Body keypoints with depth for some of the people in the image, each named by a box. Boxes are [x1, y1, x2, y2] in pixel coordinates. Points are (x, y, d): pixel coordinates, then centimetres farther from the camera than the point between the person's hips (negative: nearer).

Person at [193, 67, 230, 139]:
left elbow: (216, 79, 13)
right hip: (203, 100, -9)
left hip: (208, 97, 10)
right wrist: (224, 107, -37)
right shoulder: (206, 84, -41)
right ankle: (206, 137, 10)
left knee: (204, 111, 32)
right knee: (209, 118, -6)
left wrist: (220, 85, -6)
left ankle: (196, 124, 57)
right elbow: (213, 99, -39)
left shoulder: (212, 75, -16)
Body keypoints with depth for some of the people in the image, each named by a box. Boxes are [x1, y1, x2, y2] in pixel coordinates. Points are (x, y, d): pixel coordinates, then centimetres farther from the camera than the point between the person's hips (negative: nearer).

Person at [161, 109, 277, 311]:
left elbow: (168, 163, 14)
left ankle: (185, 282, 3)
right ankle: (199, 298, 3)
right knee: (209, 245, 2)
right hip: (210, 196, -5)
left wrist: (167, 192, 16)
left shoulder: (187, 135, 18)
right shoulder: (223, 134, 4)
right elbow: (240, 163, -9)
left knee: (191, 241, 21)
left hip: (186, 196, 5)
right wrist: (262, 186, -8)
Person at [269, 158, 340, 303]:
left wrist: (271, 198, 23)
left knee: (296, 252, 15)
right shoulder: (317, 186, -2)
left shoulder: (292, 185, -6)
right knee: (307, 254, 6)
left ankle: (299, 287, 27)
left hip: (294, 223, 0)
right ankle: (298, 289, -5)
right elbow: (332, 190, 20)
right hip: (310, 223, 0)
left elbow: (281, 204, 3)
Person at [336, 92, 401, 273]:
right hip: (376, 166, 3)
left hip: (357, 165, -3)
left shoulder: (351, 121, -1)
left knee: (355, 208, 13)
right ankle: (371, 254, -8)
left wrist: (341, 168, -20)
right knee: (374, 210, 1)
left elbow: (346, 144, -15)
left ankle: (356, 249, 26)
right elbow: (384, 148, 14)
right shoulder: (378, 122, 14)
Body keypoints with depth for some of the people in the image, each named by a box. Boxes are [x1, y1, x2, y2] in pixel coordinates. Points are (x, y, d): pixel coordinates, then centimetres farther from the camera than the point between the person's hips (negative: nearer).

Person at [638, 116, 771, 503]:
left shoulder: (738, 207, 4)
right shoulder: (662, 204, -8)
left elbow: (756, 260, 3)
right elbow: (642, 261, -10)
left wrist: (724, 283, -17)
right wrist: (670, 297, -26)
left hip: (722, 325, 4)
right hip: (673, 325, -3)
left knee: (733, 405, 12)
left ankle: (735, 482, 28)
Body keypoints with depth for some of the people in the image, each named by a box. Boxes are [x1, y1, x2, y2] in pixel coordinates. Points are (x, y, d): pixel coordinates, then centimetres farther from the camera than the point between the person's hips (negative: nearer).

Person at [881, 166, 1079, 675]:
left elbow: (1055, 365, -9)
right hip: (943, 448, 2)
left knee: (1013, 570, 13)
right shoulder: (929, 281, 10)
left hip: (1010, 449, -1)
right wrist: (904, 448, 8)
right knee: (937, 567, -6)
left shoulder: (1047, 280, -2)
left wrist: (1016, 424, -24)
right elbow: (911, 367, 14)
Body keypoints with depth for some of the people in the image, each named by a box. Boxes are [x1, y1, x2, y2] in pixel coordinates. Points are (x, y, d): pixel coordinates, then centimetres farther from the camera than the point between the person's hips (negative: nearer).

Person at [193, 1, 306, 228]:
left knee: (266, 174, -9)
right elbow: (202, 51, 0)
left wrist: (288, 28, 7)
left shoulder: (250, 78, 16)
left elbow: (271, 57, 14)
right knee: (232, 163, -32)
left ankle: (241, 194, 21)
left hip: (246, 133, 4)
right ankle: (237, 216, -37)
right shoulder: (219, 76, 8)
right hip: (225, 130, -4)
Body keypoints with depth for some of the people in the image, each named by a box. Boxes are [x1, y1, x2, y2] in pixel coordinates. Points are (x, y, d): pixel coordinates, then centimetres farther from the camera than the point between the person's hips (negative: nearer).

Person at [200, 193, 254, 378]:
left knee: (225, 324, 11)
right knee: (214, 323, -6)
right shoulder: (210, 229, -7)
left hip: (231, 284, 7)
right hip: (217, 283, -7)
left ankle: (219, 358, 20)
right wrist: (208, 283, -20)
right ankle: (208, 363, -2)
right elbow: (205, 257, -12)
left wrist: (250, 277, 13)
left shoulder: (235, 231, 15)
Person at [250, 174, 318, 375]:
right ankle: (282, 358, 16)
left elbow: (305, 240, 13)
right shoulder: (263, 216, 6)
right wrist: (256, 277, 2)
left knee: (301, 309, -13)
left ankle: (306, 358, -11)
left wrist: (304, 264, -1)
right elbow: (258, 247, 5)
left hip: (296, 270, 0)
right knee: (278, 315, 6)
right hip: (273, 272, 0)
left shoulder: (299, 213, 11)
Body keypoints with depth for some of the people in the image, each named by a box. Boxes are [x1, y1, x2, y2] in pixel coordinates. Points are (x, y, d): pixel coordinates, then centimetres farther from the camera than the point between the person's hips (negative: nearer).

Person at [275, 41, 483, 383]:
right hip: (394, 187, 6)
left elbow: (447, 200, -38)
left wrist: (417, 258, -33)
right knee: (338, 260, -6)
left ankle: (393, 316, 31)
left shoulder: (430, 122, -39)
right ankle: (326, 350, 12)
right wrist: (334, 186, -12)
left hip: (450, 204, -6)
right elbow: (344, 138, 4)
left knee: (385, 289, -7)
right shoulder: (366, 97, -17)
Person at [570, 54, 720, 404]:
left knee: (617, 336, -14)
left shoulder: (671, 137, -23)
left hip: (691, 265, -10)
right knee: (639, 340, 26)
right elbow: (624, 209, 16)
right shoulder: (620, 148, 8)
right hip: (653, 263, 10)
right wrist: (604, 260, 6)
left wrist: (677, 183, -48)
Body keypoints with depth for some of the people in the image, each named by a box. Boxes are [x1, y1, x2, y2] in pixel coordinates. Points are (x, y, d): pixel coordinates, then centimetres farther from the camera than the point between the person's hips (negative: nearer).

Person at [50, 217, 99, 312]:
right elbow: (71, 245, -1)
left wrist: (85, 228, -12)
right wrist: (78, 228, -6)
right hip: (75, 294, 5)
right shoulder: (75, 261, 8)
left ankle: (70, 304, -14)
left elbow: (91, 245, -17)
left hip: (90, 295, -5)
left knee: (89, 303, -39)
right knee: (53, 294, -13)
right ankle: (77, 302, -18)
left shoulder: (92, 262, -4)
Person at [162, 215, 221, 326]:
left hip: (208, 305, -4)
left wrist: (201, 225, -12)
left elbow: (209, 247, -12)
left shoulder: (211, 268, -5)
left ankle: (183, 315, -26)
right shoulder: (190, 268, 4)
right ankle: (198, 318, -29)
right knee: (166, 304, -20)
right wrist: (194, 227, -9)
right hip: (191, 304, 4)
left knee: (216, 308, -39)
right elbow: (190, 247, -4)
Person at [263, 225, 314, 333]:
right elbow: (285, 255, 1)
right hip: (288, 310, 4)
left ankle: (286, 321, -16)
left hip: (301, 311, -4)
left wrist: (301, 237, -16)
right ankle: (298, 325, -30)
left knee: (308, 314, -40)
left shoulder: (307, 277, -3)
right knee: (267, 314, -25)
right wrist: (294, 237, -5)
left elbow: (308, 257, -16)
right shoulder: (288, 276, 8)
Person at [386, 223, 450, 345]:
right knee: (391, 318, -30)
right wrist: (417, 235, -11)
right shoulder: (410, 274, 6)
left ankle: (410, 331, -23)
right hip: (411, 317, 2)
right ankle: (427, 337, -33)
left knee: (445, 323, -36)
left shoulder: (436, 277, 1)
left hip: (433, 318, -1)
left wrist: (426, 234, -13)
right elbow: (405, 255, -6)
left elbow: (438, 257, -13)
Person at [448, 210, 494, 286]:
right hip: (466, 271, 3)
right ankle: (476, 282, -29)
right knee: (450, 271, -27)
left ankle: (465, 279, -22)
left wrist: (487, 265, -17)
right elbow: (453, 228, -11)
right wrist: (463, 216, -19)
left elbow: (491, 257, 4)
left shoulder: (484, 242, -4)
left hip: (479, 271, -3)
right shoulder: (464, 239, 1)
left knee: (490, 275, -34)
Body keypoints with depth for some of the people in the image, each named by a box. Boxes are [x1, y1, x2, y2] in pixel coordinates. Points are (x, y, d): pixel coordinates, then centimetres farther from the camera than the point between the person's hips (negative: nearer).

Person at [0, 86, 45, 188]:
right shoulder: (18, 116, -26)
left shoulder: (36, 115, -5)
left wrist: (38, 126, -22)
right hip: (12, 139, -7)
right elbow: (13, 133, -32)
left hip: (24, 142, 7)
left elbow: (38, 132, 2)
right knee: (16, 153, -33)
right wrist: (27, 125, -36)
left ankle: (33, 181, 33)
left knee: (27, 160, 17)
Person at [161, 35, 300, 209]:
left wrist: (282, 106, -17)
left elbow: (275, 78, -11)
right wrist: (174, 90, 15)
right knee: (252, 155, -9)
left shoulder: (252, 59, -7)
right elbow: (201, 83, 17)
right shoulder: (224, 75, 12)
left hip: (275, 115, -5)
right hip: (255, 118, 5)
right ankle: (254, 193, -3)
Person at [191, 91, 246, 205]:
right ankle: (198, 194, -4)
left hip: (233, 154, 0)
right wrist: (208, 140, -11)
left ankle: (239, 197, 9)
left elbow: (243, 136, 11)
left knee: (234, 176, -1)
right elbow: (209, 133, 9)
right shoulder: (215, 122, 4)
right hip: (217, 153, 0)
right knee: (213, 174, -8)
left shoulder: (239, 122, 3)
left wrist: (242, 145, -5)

• **WHAT TO PRODUCE**
Reproduce the lines above, beginning at the line with "left ankle: (241, 194, 21)" and stopping after the line with "right elbow: (258, 247, 5)", exactly as they are.

• **ANSWER SECTION**
left ankle: (241, 194, 21)
left hip: (246, 133, 4)
right ankle: (237, 216, -37)
right shoulder: (219, 76, 8)
right hip: (225, 130, -4)
Body keypoints with depth for some of the people in the image, each named by a box. Boxes are [x1, y1, x2, y2] in pixel coordinates. Points are (x, y, d): pixel coordinates, then centimetres farther from the camera than the point between the person's hips (negative: nearer).

Person at [200, 193, 254, 378]:
left knee: (225, 324, 11)
right knee: (214, 323, -6)
right shoulder: (210, 229, -7)
left hip: (231, 284, 7)
right hip: (217, 283, -7)
left ankle: (219, 358, 20)
right wrist: (208, 283, -20)
right ankle: (208, 363, -2)
right elbow: (205, 257, -12)
left wrist: (250, 277, 13)
left shoulder: (235, 231, 15)
Person at [250, 174, 318, 375]:
right ankle: (282, 358, 16)
left elbow: (305, 240, 13)
right shoulder: (263, 216, 6)
right wrist: (256, 277, 2)
left knee: (301, 309, -13)
left ankle: (306, 358, -11)
left wrist: (304, 264, -1)
right elbow: (258, 247, 5)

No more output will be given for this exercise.